C’est le séisme de la rentrée littéraire. Alors que les sondages le créditent d’une popularité aussi stable qu'un château de cartes dans un couloir de courant d'air, Gabriel Attal a trouvé la solution pour devenir le "best-seller" de l'année : le pot-de-vin littéraire.
À quelques jours de la sortie de son premier opus intitulé « Un homme libre » (prévue ce 23 avril), l’ancien Premier ministre Gabriel Attal frappe un grand coup. Pour s’assurer que son œuvre ne finisse pas en cale pour meubles bancals chez Emmaüs, le "petit prince" de la Macronie a décidé d’offrir un bonus de 20 € en liquide par ouvrage. Une stratégie audacieuse pour un homme qui n'a jamais compté l'argent des autres.
« Un homme libre »… mais surtout libre de trahir
Le titre fait déjà doucement ricaner dans les couloirs de l’Élysée. Appeler son bouquin Un homme libre quand on a été "fabriqué" en éprouvette par Emmanuel Macron dans les laboratoires de l'entre-soi parisien, c’est un concept. C’est un peu comme si un stagiaire appelait ses mémoires Le Grand Patron après avoir appris à se servir de la machine à café.
Dans les bonnes pages, on murmure que Gabriel tacle celui qui lui a tout donné. Une gratitude qui rappelle celle du chat qui vous griffe la main après que vous lui avez ouvert sa boîte de pâté Premium. Apparemment, la « liberté » de Gabriel commence là où s'arrête la loyauté envers son créateur, surtout quand l'objectif est de piquer le bureau du fond en 2027.
La technique du « Billet de 20 » : Le chèque culture version cash
Conscient que lire 300 pages de technocratie lyrique peut provoquer des hémorragies cérébrales chez le citoyen lambda, Attal a innové. Entre la page 150 et 151, chaque lecteur aura la surprise de trouver un billet de 20 € tout neuf.
« C’est ma manière de rendre l’ascenseur aux Français, » aurait déclaré l’intéressé en souriant avec ses dents si blanches qu’elles pourraient servir de phares sur l’A13. « Je sais que c'est difficile de finir un livre de politique sans s'endormir. Avec 20 balles, on peut au moins s'acheter un bon litre de café pour tenir jusqu'à la fin du chapitre sur la dette publique. »
Les libraires, eux, sont sur les dents. Certains craignent des émeutes, non pas pour la plume de l’auteur, mais pour le pouvoir d’achat dissimulé entre deux paragraphes sur la "valeur travail".

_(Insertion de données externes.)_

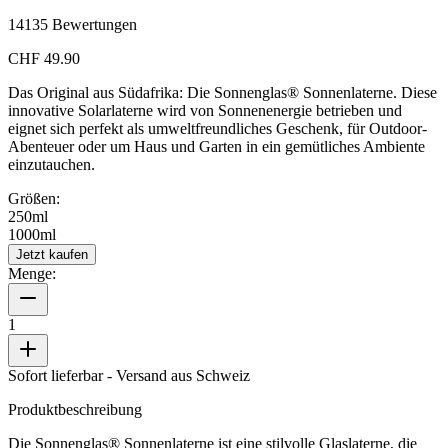
14135
Bewertungen
CHF 49.90
Das Original aus Südafrika: Die Sonnenglas® Sonnenlaterne. Diese
innovative Solarlaterne wird von Sonnenenergie betrieben und
eignet sich perfekt als umweltfreundliches Geschenk, für Outdoor-
Abenteuer oder um Haus und Garten in ein gemütliches Ambiente
einzutauchen.
Größen:
250ml
1000ml
Jetzt kaufen
Menge:
1
Sofort lieferbar
- Versand aus Schweiz
Produktbeschreibung
Die Sonnenglas® Sonnenlaterne ist eine stilvolle Glaslaterne, die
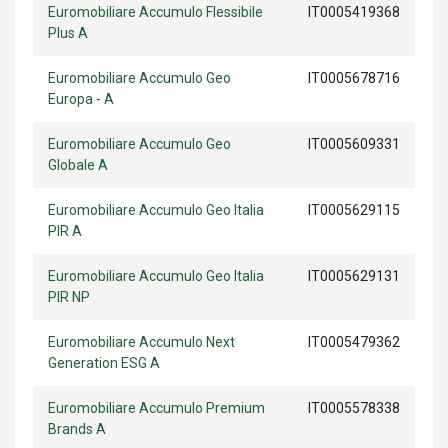
Euromobiliare Accumulo Flessibile
IT0005419368
Plus A
Euromobiliare Accumulo Geo
IT0005678716
Europa - A
Euromobiliare Accumulo Geo
IT0005609331
Globale A
Euromobiliare Accumulo Geo Italia
IT0005629115
PIR A
Euromobiliare Accumulo Geo Italia
IT0005629131
PIR NP
Euromobiliare Accumulo Next
IT0005479362
Generation ESG A
Euromobiliare Accumulo Premium
IT0005578338
Brands A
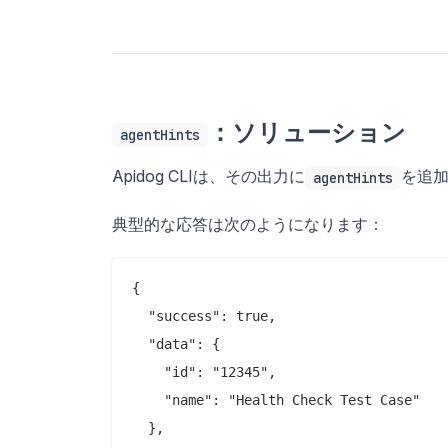
：ソリューション
agentHints
Apidog CLIは、その出力に
を追
agentHints
典型的な応答は次のようになります：
{

  "success": true,

  "data": {

    "id": "12345",

    "name": "Health Check Test Case"

  },
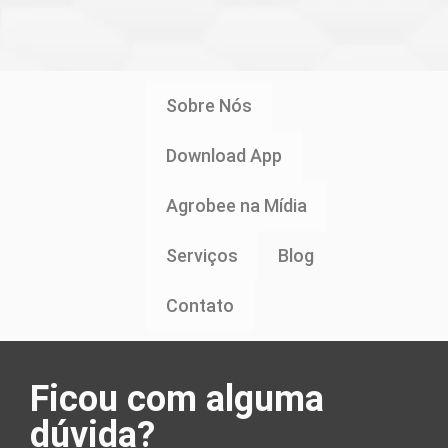
Sobre Nós
Download App
Agrobee na Mídia
Serviços
Blog
Contato
Ficou com alguma
dúvida?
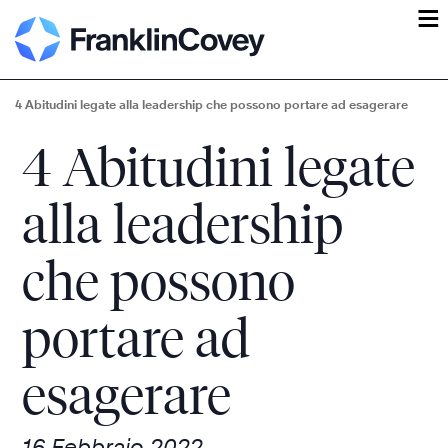
ĕ
4 Abitudini legate alla leadership che possono portare ad esagerare
4 Abitudini legate
alla leadership
che possono
portare ad
esagerare
16 Febbraio 2022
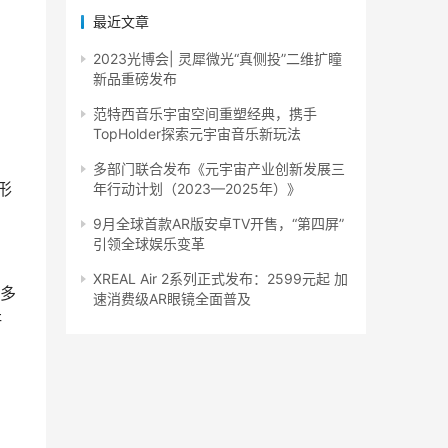
最近文章
2023光博会| 灵犀微光“真侧投”二维扩瞳
新品重磅发布
范特西音乐宇宙空间重塑经典，携手
TopHolder探索元宇宙音乐新玩法
多部门联合发布《元宇宙产业创新发展三
形
年行动计划（2023—2025年）》
9月全球首款AR版安卓TV开售，“第四屏”
引领全球娱乐变革
XREAL Air 2系列正式发布：2599元起 加
多
速消费级AR眼镜全面普及
研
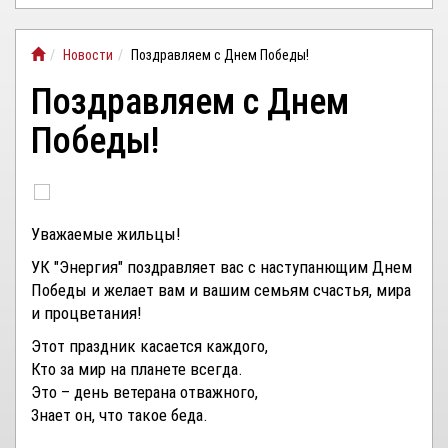
ЛИЧНЫЙ
Новости
Поздравляем с Днем Победы!
КАБИНЕТ
Поздравляем с Днем
Победы!
Уважаемые жильцы!
УК "Энергия" поздравляет вас с наступанющим Днем
Победы и желает вам и вашим семьям счастья, мира
и процветания!
Этот праздник касается каждого,
Кто за мир на планете всегда.
Это – день ветерана отважного,
Знает он, что такое беда.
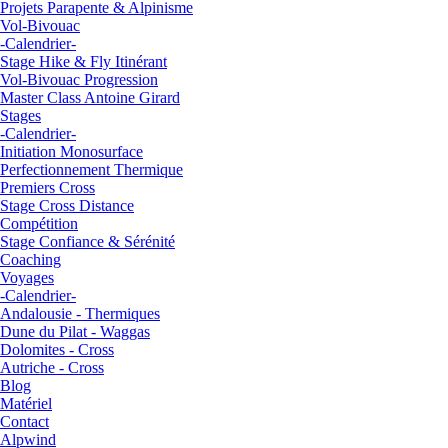
Projets Parapente & Alpinisme
Vol-Bivouac
-Calendrier-
Stage Hike & Fly Itinérant
Vol-Bivouac Progression
Master Class Antoine Girard
Stages
-Calendrier-
Initiation Monosurface
Perfectionnement Thermique
Premiers Cross
Stage Cross Distance
Compétition
Stage Confiance & Sérénité
Coaching
Voyages
-Calendrier-
Andalousie - Thermiques
Dune du Pilat - Waggas
Dolomites - Cross
Autriche - Cross
Blog
Matériel
Contact
Alpwind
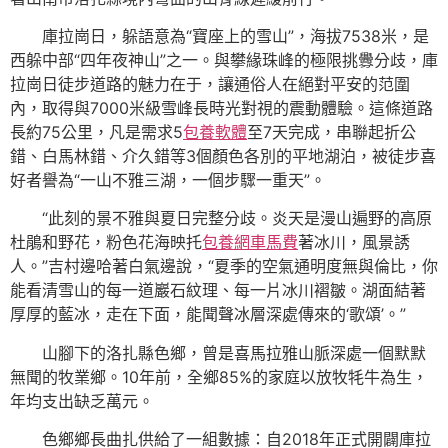
庫拉崗日，躲語意為“寶座上的雪山”，海拔7538米，是
西躲中部“四年夜神山”之一。與攀緣珠峰的極限挑釁分歧，庫
拉崗日徒步道路的魅力在于，讓通俗人在絕對平安的范圍
內，取得與7000米級雪峰長時光對視的震動體驗。這條道路
長約75公里，凡是需求5
包養軟體
至7天完成，串聯起折公
錯、白馬林錯、介久錯等3個顏色各別的平地湖泊，被徒步喜
好者譽為“一山不雅三湖，一個步驟一重天”。
“此刻的景不雅與夏日完整分歧。炎天是漫山遍野的高原
杜鵑和野花，粉色花海映托
包養網車馬費
著冰川，風景誘
人。”吉村邊哈著白氣邊說，“夏季的空氣通明度無與倫比，你
能看清雪山的每一道巖石紋理、每一片冰川褶皺。湖面結著
厚厚的藍冰，走在下面，能聞聲冰層深處傳來的‘歌頌’。”
山腳下的洛扎縣色鄉，曾是喜馬拉雅山脈深處一個默默
無聞的牧業鄉。10年前，全鄉85%的家庭以放牧牦牛為生，
年均支出缺乏萬元。
色鄉鄉長曲扎供給了一組數據：自2018年正式開闢庫拉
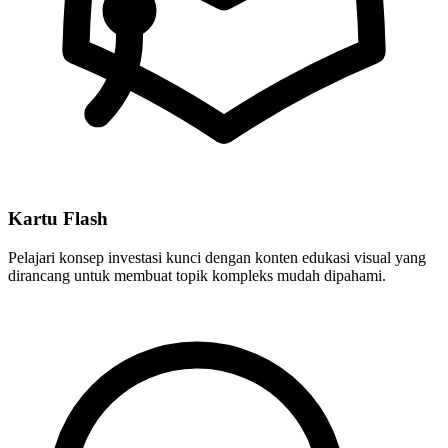
Kartu Flash
Pelajari konsep investasi kunci dengan konten edukasi visual yang
dirancang untuk membuat topik kompleks mudah dipahami.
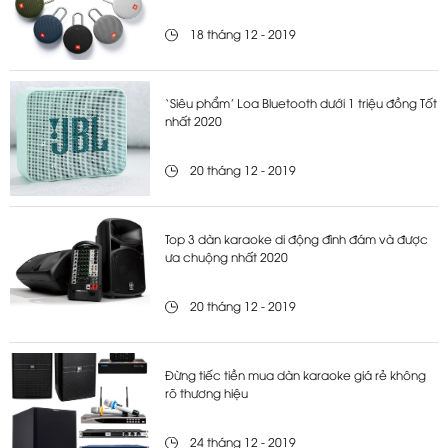
18 tháng 12 - 2019
‘Siêu phẩm’ Loa Bluetooth dưới 1 triệu đồng Tốt
nhất 2020
20 tháng 12 - 2019
Top 3 dàn karaoke di động đình đám và được
ưa chuộng nhất 2020
20 tháng 12 - 2019
Đừng tiếc tiền mua dàn karaoke giá rẻ không
rõ thương hiệu
24 tháng 12 - 2019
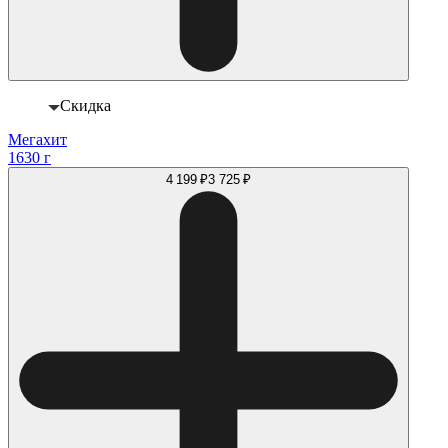
Скидка
Мегахит
1630 г
4 199 ₽
3 725 ₽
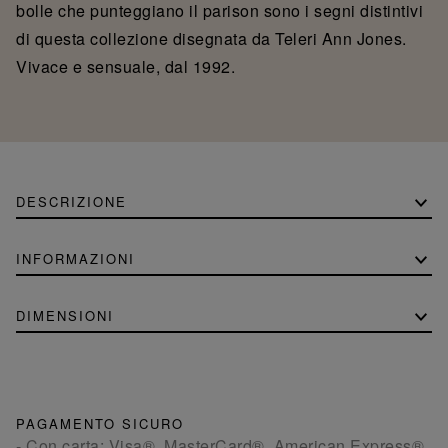
bolle che punteggiano il parison sono i segni distintivi
di questa collezione disegnata da Teleri Ann Jones.
Vivace e sensuale, dal 1992.
DESCRIZIONE
INFORMAZIONI
DIMENSIONI
PAGAMENTO SICURO
- Con carta: Visa®, MasterCard®, American Express®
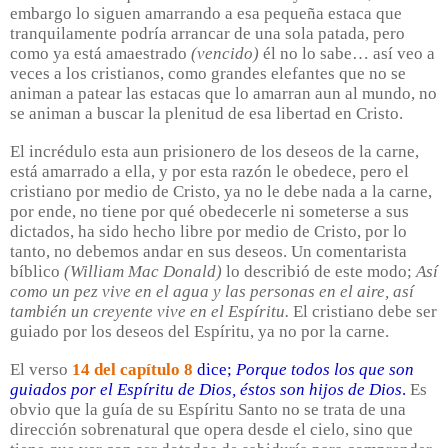
embargo lo siguen amarrando a esa pequeña estaca que
tranquilamente podría arrancar de una sola patada, pero
como ya está amaestrado
(vencido)
él no lo sabe… así veo a
veces a los cristianos, como grandes elefantes que no se
animan a patear las estacas que lo amarran aun al mundo, no
se animan a buscar la plenitud de esa libertad en Cristo.
El incrédulo esta aun prisionero de los deseos de la carne,
está amarrado a ella, y por esta razón le obedece, pero el
cristiano por medio de Cristo, ya no le debe nada a la carne,
por ende, no tiene por qué obedecerle ni someterse a sus
dictados, ha sido hecho libre por medio de Cristo, por lo
tanto, no debemos andar en sus deseos. Un comentarista
bíblico
(William Mac Donald)
lo describió de este modo;
Así
como un pez vive en el agua y las personas en el aire, así
también un creyente vive en el Espíritu.
El cristiano debe ser
guiado por los deseos del Espíritu, ya no por la carne.
El verso
14 del capítulo 8
dice;
Porque todos los que son
guiados por el Espíritu de Dios, éstos son hijos de Dios
.
Es
obvio que la guía de su Espíritu Santo no se trata de una
dirección sobrenatural que opera desde el cielo, sino que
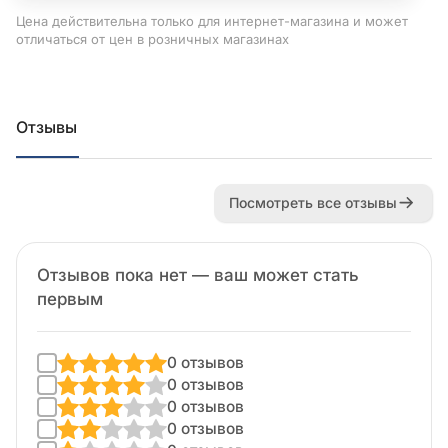
Цена действительна только для интернет-магазина и может
отличаться от цен в розничных магазинах
Отзывы
Посмотреть все отзывы
Отзывов пока нет — ваш может стать
первым
0 отзывов
0 отзывов
0 отзывов
0 отзывов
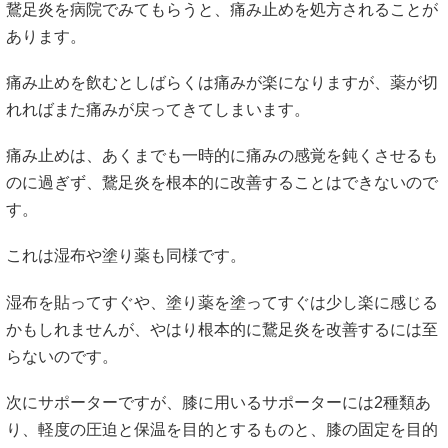
鵞足炎を病院でみてもらうと、痛み止めを処方されることが
あります。
痛み止めを飲むとしばらくは痛みが楽になりますが、薬が切
れればまた痛みが戻ってきてしまいます。
痛み止めは、あくまでも一時的に痛みの感覚を鈍くさせるも
のに過ぎず、鵞足炎を根本的に改善することはできないので
す。
これは湿布や塗り薬も同様です。
湿布を貼ってすぐや、塗り薬を塗ってすぐは少し楽に感じる
かもしれませんが、やはり根本的に鵞足炎を改善するには至
らないのです。
次にサポーターですが、膝に用いるサポーターには2種類あ
り、軽度の圧迫と保温を目的とするものと、膝の固定を目的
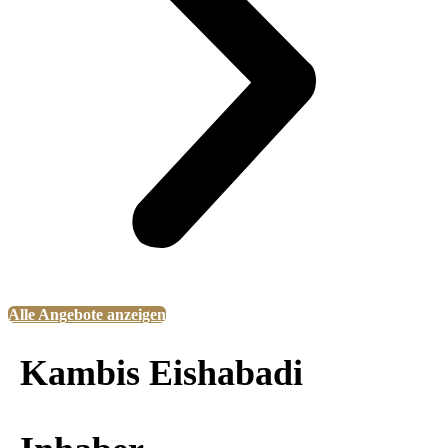
Alle Angebote anzeigen
Kambis Eishabadi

Un homme libre, mais pas trop
Le titre joue aussi sur une ambiguïté qui n'a pas échappé aux observateurs les plus taquins. Se déclarer "Homme Libre" alors qu’on est officiellement en couple et sous surveillance élyséenne permanente, c’est presque de la publicité mensongère. À moins que la "liberté" ne soit qu'une clause de sortie de son contrat avec l'Élysée, un peu comme un joueur de foot qui prépare son transfert au Real Madrid alors qu'il porte encore le maillot du PSG.
📝 Le Verdict d'Invraisemblable
On attend avec impatience le tome 2, probablement intitulé « Le pognon, c’est les autres », où Gabriel nous expliquera comment il a réussi à devenir Président en distribuant des bons de réduction pour des burgers bio lors de ses meetings.
Note de la rédaction : Si vous achetez le livre, vérifiez bien la validité du billet. Avec le gouvernement, on n'est jamais à l'abri d'un remboursement en "bons d'achat" utilisables uniquement sur le site de l'URSSAF.